Three conserved guanosines approach the reaction site in native and minimal hammerhead ribozymes.

Native hammerhead ribozymes contain RNA domains that enable high catalytic activity under physiological conditions, where minimal hammerheads show little activity. However, little is known about potential differences in native versus minimal ribozyme folding. Here, we present results of photocross-linking analysis of native and minimal hammerheads containing photoreactive nucleobases 6-thioguanosine, 2,6-diaminopurine, 4-thiouridine, and pyrrolocytidine, introduced at specific sites within the catalytic core.

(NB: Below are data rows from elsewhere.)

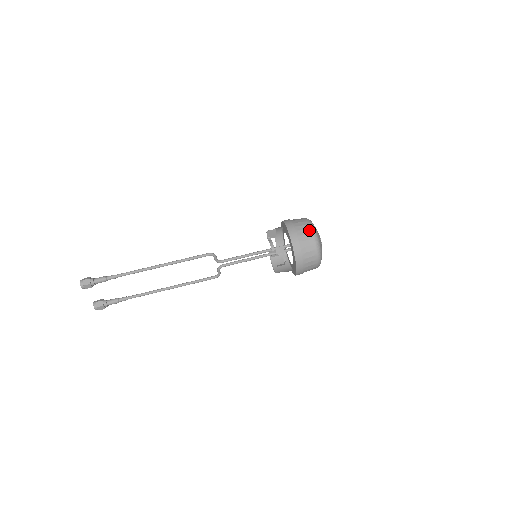
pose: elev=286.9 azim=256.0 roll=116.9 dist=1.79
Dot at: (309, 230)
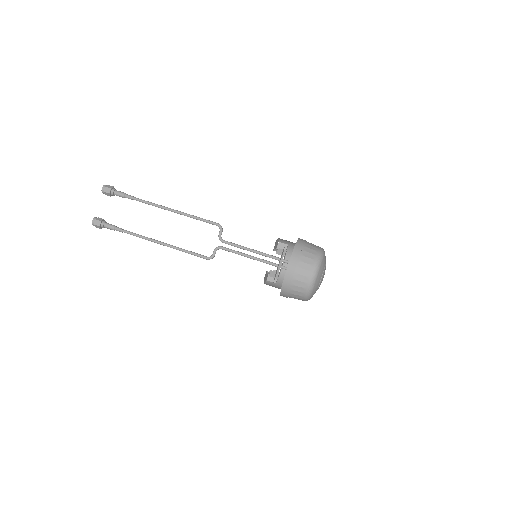
Dot at: (318, 247)
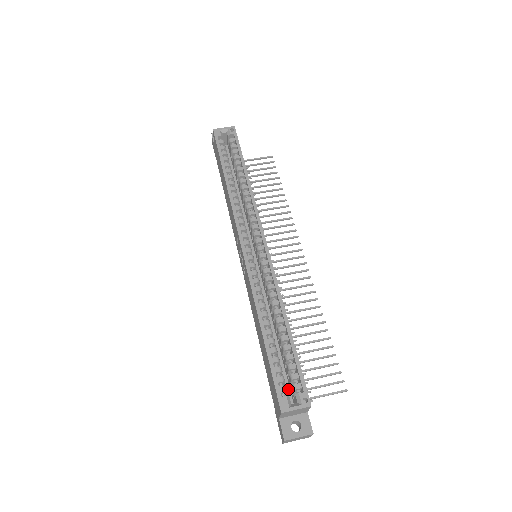
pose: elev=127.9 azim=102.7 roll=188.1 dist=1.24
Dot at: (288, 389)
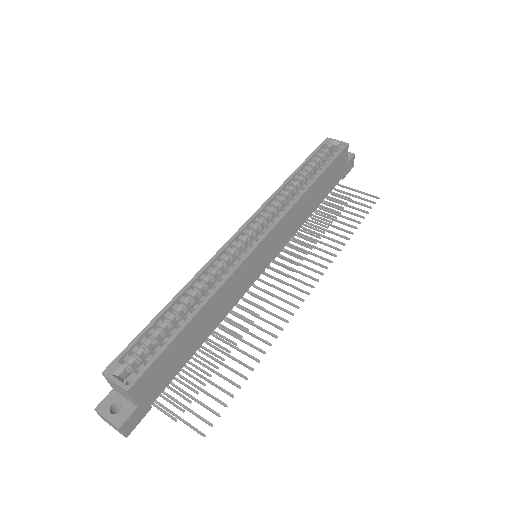
Dot at: occluded
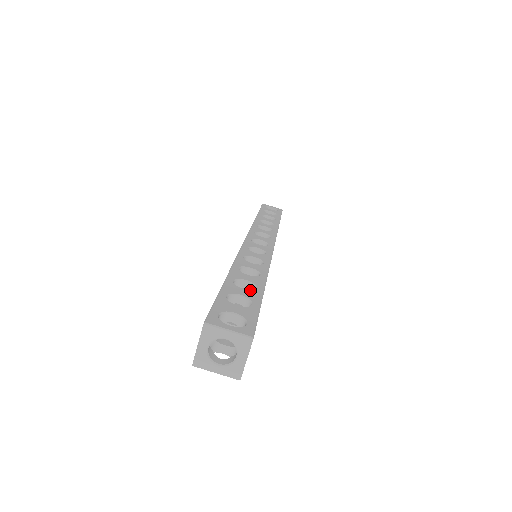
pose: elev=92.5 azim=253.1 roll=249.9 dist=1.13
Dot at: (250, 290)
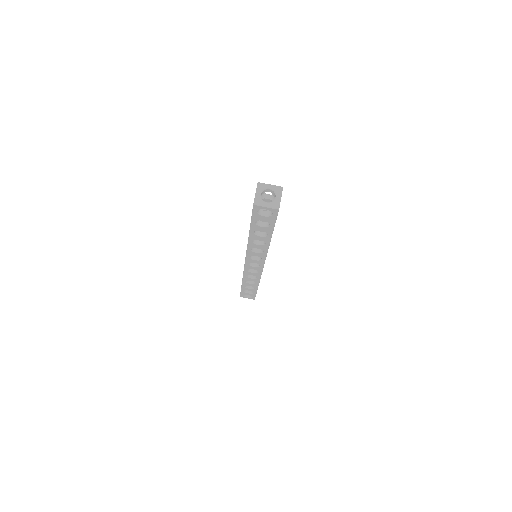
Dot at: occluded
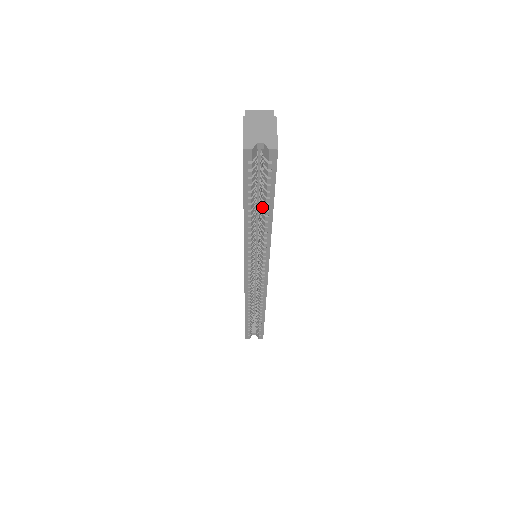
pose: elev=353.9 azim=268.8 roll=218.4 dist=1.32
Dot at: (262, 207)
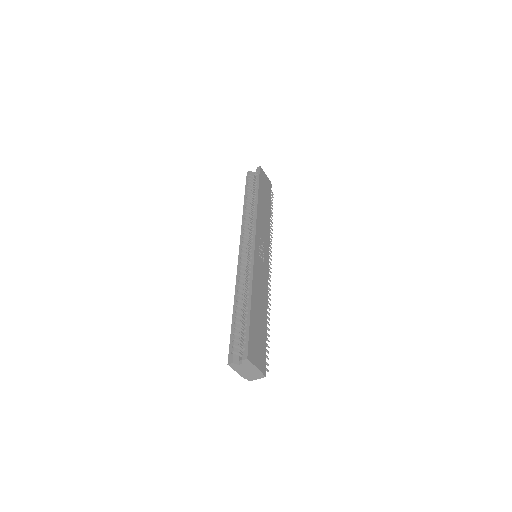
Dot at: (254, 197)
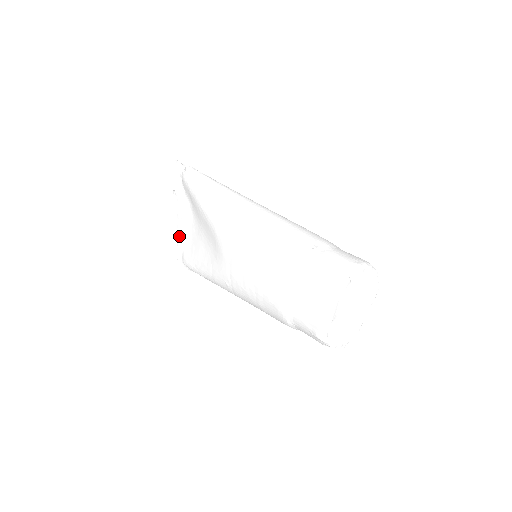
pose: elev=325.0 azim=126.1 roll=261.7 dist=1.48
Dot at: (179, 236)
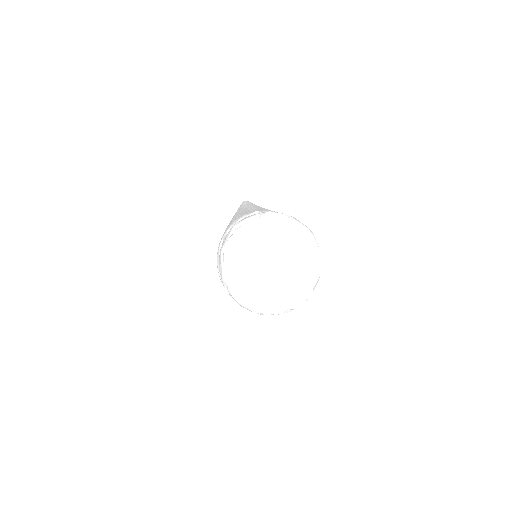
Dot at: occluded
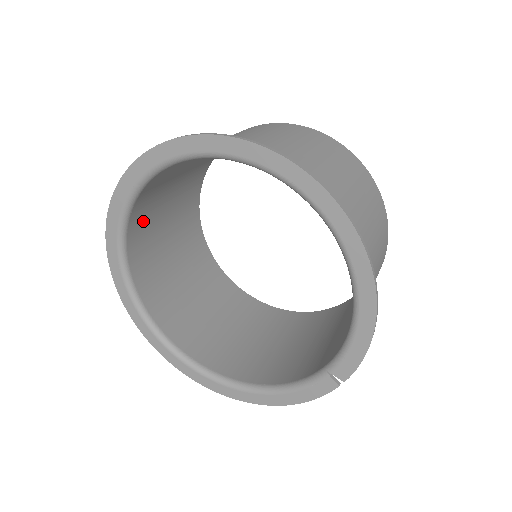
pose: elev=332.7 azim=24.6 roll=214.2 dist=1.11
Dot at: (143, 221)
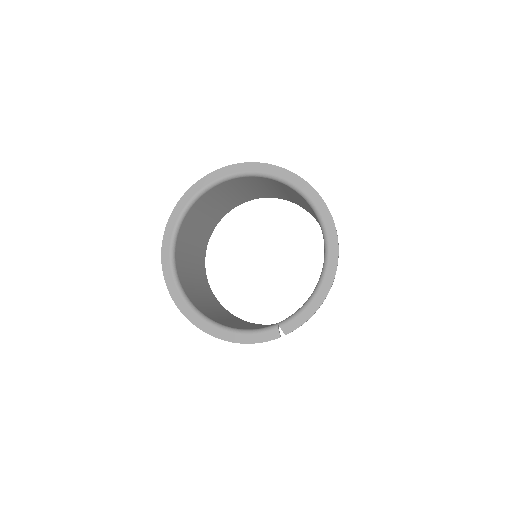
Dot at: (206, 200)
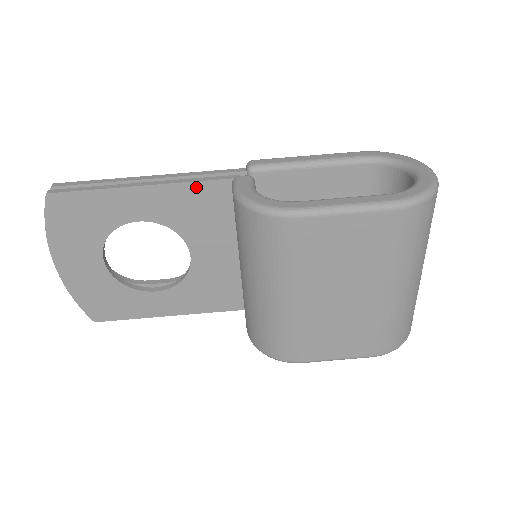
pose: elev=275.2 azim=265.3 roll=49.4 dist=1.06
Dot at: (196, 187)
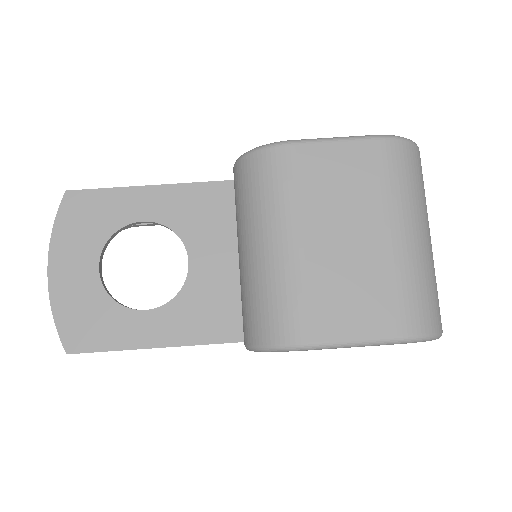
Dot at: (201, 188)
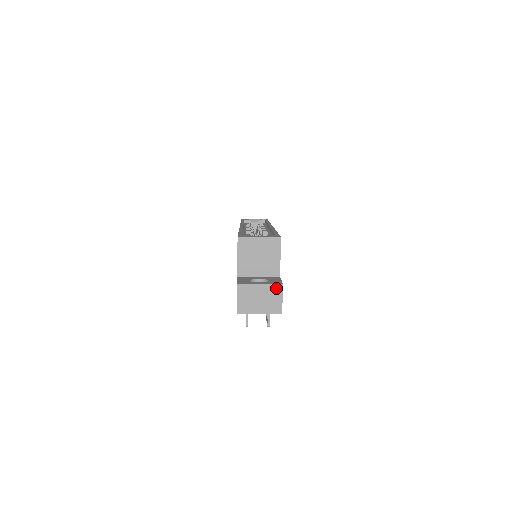
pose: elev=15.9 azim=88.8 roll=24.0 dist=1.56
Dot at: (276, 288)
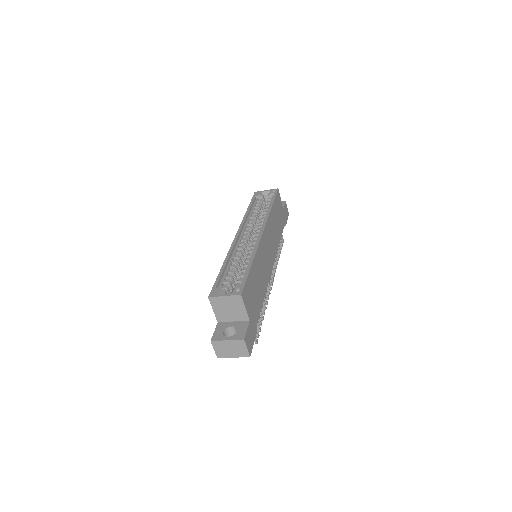
Dot at: (240, 342)
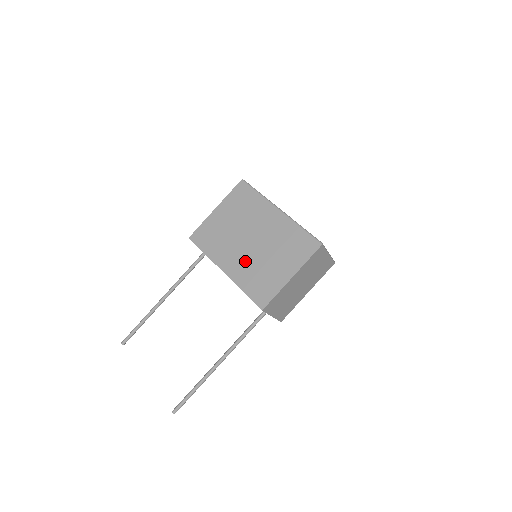
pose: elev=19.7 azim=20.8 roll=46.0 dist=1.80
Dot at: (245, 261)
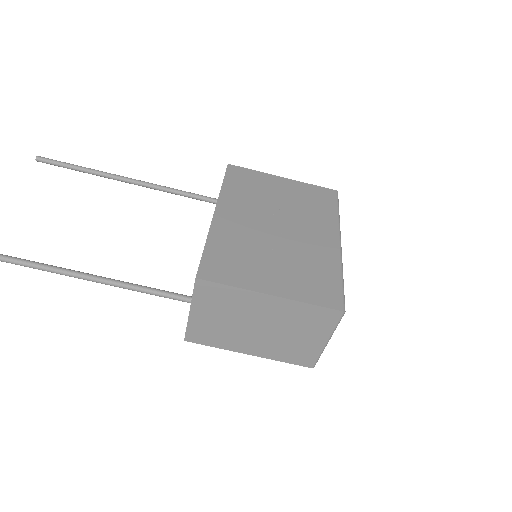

Under conditions where catalytic activity is observed, the two substrate nucleobases spanning the cleavage site approach and stack upon G8 and G12 of the native hammerhead, two conserved nucleobases that show similar behavior in minimal constructs, have been implicated in general acid-base catalysis, and are >15 A from the cleavage site in the crystal structures. Pyrrolocytidine at cleavage site position 17 forms an efficient crosslink to G12, and the crosslinked RNA retains catalytic activity. Multiple cross-linked species point to a structural rearrangement within the U-turn, positioning residue G5 in the vicinity of cleavage site position 1.1. Intriguing crosslinks were triggered by nucleotide analogues at positions distal to the crosslinked residues; for example, 6-thioguanosine at position 5 induced a crosslink between G12 and C17, suggesting an intimate functional communication among these three nucleobases. Together, these results support a model in which the native hammerhead folds to an active structure similar to that of the minimal ribozyme, and significantly different from the crystallographic structures.